Di pasar specialty coffee, kopi dengan cupping score tinggi dihargai lebih mahal. Ini jadi peluang bagi negara penghasil kopi, termasuk Indonesia, untuk meningkatkan kualitas dan bersaing di pasar global—khususnya dengan Robusta.
Sejak diterapkannya Peraturan Pemerintah Nomor 51 Tahun 2007 tentang Indikasi Geografis (IG), perlindungan terhadap produk lokal seperti kopi makin terjamin. Tujuannya jelas: melindungi konsumen, memastikan kualitas produk, dan mendukung produsen lokal. Produk dengan IG biasanya punya keunikan yang bikin lebih diminati dan bisa bantu mempromosikan daerah asal kopi, cocok banget buat agrowisata!
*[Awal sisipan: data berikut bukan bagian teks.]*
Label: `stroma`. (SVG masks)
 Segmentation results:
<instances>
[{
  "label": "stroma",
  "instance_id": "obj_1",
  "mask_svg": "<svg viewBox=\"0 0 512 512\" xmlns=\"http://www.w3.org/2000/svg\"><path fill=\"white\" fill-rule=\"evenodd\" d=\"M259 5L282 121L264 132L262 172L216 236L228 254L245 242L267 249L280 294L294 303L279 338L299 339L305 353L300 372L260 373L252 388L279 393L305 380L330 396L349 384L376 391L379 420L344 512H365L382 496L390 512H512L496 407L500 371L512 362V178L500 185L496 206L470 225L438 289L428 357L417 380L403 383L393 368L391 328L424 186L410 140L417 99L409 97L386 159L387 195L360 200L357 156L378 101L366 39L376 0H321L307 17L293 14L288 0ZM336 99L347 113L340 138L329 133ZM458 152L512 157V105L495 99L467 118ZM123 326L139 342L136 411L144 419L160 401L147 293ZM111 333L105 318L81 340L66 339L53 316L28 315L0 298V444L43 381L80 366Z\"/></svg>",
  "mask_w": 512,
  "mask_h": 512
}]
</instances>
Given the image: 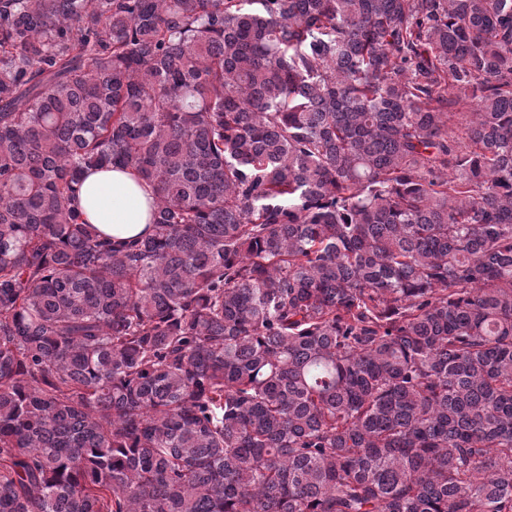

Beberapa daerah penghasil kopi Robusta di Indonesia seperti Robusta Lampung, Semendo, Empat Lawang, Temanggung, Kepahiang, dan Rejang Lebong sudah punya sertifikat IG. Sertifikasi ini jadi salah satu penanda kualitas dan keunikan produk, dan Robusta yang bersertifikat IG rata-rata punya cupping score di atas 80 poin, layak disebut specialty coffee.
Memperoleh sertifikat IG memang butuh proses panjang, tapi hasilnya sepadan. Karakteristik khas yang muncul dari faktor geografis dan budaya lokal menjadikan Robusta Indonesia berpotensi besar bersaing dengan Arabika dalam hal rasa dan kualitas.
Jadi, Robusta, terutama Fine Robusta, sudah membuktikan diri bisa jadi kopi premium. Dengan pengolahan tepat dan standar tinggi, Robusta Indonesia siap bersaing di pasar specialty coffee dunia. Jangan lagi anggap specialty coffee cuma soal Arabika, karena Robusta juga siap bersinar!